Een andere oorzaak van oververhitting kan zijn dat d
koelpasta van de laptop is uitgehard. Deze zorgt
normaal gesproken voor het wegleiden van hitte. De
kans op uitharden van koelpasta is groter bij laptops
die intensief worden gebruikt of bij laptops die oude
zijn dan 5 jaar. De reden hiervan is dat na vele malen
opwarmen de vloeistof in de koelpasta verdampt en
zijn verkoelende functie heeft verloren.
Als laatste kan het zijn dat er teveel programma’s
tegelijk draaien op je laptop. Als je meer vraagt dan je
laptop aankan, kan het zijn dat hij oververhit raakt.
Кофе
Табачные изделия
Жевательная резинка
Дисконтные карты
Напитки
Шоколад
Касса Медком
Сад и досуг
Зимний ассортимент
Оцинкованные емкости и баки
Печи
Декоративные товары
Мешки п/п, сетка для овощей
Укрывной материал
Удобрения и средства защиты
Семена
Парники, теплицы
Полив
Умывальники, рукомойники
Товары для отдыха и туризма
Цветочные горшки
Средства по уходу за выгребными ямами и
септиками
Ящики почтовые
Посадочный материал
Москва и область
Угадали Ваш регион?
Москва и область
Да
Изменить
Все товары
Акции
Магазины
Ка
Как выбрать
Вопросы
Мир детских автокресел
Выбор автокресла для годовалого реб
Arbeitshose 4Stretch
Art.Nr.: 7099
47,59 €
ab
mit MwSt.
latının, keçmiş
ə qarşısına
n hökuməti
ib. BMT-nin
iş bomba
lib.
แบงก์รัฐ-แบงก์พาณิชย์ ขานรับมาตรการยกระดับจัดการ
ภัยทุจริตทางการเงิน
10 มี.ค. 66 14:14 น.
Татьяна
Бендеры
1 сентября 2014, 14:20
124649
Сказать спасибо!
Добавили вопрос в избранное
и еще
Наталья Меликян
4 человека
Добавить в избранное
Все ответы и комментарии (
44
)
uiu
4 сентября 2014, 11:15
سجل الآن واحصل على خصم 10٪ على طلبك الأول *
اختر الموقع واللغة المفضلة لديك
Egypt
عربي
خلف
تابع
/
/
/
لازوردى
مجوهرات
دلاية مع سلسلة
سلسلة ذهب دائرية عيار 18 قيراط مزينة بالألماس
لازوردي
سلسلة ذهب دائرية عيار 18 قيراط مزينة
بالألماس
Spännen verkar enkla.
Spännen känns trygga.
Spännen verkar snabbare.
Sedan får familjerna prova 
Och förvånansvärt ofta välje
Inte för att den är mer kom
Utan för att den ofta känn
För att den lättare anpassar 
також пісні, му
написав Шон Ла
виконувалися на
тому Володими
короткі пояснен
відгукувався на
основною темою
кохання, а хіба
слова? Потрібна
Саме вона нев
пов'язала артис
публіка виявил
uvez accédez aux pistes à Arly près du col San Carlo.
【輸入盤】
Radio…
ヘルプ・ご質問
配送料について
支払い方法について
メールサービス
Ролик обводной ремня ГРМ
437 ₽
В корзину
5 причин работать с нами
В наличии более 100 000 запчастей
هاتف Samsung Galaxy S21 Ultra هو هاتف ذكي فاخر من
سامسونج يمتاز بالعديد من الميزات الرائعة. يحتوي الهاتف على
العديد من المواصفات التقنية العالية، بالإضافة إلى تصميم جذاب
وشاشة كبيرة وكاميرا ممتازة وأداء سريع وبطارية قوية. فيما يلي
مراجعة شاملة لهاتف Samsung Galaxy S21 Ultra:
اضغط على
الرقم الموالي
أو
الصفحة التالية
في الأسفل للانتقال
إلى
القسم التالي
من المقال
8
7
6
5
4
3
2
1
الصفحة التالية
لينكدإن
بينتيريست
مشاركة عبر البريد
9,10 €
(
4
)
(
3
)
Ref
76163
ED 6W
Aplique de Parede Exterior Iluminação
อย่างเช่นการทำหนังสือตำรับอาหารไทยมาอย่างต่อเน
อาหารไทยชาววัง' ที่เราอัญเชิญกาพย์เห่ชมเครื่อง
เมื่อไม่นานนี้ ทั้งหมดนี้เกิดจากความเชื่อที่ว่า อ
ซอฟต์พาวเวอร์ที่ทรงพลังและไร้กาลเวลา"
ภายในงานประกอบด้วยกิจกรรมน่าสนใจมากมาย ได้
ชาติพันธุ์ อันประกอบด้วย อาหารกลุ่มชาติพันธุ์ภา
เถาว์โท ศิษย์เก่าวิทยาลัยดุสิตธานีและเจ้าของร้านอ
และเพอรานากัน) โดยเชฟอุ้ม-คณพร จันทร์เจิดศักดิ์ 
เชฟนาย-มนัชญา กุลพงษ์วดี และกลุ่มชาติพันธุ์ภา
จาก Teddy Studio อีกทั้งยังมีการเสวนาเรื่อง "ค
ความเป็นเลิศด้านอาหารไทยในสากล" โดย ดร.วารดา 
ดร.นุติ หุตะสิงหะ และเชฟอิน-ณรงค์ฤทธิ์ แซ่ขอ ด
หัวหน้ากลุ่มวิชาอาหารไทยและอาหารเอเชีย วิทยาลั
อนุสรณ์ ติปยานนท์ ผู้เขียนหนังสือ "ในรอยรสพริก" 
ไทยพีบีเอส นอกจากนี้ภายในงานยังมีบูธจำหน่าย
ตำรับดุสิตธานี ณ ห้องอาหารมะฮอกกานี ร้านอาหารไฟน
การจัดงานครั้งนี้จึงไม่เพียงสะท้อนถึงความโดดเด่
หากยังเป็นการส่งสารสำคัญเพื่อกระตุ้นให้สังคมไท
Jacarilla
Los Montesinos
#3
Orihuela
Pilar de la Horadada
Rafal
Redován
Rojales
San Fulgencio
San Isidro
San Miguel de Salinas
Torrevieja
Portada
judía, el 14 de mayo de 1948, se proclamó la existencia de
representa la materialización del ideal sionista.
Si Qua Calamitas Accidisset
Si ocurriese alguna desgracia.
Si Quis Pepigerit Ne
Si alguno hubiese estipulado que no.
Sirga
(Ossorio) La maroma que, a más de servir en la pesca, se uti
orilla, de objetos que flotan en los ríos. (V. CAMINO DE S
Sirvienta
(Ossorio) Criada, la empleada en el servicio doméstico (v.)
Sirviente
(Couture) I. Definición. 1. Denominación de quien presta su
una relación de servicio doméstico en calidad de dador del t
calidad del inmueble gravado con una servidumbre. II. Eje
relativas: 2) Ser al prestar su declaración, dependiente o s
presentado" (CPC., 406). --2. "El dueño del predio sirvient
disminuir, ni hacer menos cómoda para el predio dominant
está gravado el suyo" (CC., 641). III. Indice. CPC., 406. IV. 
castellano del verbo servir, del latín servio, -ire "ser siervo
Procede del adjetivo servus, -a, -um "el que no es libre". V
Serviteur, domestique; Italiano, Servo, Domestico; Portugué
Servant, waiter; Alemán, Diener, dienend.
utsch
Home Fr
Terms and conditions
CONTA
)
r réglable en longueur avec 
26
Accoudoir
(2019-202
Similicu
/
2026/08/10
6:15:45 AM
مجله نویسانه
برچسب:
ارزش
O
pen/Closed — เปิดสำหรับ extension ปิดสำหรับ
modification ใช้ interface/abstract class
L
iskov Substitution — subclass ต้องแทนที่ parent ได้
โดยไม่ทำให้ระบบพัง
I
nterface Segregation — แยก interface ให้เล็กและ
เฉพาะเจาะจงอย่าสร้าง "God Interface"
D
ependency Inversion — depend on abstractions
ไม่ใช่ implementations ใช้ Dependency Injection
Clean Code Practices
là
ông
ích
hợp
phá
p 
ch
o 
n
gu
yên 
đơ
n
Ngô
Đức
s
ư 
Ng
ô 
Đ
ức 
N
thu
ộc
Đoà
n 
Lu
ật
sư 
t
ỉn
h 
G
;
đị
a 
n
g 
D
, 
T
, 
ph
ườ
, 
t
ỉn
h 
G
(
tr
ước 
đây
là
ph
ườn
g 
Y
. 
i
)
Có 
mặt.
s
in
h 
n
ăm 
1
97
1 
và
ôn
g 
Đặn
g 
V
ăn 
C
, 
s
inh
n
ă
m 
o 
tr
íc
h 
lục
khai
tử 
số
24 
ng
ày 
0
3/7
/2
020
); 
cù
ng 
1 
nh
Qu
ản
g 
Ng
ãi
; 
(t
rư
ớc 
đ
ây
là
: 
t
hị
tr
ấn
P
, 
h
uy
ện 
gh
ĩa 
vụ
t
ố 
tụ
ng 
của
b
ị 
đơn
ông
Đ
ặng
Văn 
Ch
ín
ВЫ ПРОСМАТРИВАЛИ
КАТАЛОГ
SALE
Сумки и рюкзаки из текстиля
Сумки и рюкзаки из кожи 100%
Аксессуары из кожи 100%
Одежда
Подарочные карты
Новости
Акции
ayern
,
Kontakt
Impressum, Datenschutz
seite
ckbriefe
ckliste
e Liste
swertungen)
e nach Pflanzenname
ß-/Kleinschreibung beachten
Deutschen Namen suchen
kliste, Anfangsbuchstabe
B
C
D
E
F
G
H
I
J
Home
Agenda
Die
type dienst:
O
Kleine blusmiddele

-----

Can you print the listing's lines from its very first line through the line containing "zijn dan 5 jaar.", both included, reproducing each one word for word?

→ Exercise answer:
Een andere oorzaak van oververhitting kan zijn dat d
koelpasta van de laptop is uitgehard. Deze zorgt
normaal gesproken voor het wegleiden van hitte. De
kans op uitharden van koelpasta is groter bij laptops
die intensief worden gebruikt of bij laptops die oude
zijn dan 5 jaar. De reden hiervan is dat na vele malen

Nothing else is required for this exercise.